Annasperà pure su qualche problema interno, come quello sempre scivoloso dei rapporti fra politica e giustizia, con i quali si sono confrontati faticosamente anche altri presidenti del Consiglio di diverso colore o schieramento, ma bisogna riconoscere che Giorgia Meloni continua a cogliere successi sul piano internazionale, per quanto minimizzati o contestati dai suoi avversari. Ieri, per esempio, ha partecipato in Tunisia alla firma del memorandum d’intesa di Cartagine fra l’Unione Europea e la stessa Tunisia per una parthnership strategica e globale, per la quale la premier italiana si è spesa moltissimo trascinandosi praticamente appresso la presidente tedesca della Commissione europea Ursula von der Layen e il premier d’Olanda Mark Rutte.

         Si tratta di un tassello essenziale a quel cambio di rotta che la Meloni si vanta di avere fatto maturare in Europa facendo dell’immigrazione un problema più “esterno” che “interno”, risolvibile pensando e rimediando più alle partenze, lottando gli scafisti, che agli arrivi sui confini meridionali europei. Di cui quelli italiani sono una parte certamente non secondaria.

– Leggi anche: Meloni ferma Nordio sulla mafia, accordo Ue-Tunisia sui migranti: le prime pagine

         Mentre il leader leghista  Matteo Salvini da vice presidente del Consiglio e ministro dell’Interno del primo governo di Giuseppe Conte si adoperò, anche a costo di finire sotto processo dopo la caduta di quel governo e un cambiamento di maggioranza, per ostacolare l’accesso ai porti e alle coste italiane, la Meloni ha preferito scommettere non più sul blocco navale reclamato irrealisticamente quando era all’opposizione, ma sulla possibilità di controllare e disincentivare le partenze accordandosi con gli Stati interessati e favorendone condizioni e sviluppo. In questa prospettiva la premier persegue un piano Mattei evocando la politica di forte collaborazione con i paesi rivieraschi d’Africa, e non solo, praticata dallo storico fondatore dell’Eni.

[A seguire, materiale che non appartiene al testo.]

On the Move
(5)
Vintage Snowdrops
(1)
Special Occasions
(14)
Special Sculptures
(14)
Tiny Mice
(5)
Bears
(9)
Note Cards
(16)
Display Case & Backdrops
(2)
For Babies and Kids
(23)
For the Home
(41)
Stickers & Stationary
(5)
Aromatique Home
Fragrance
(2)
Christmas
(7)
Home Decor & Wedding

         Per quanto sia riuscita in più occasioni a stabilire un rapporto di simpatia col Papa in persona, la Meloni si è trovata a fare i conti in questa sua visione e gestione del problema dei migranti con i vescovi italiani. O almeno con il loro giornale, Avvenire, che ha così titolato ieri in prima pagina precedendo la missione della premier: “Un patto discutibile”. Discutibile perché “il governo tunisino -ha titolato ancora il quotidiano cattolico- manda i profughi a morire nel deserto e aizza la piazza contro i neri”, ora anche con l’aiuto politico e finanziario dell’Unione Europea, sempre secondo Avvenire. Con i cui scherzi da prete, anzi da vescovo, concorda una sinistra dimentica che le premesse della politica perseguita oggi dal governo italiano risalgono all’’azione di un esponente del Pd come Marco Minniti, ministro dell’Interno del governo di Paolo Gentiloni. Che non  è un omonimo, ma proprio il commissario europeo in carica per gli affari economici e monetari. Che un aiuto alla Meloni per far passare la sua linea a Bruxelles l’ha sicuramente dato.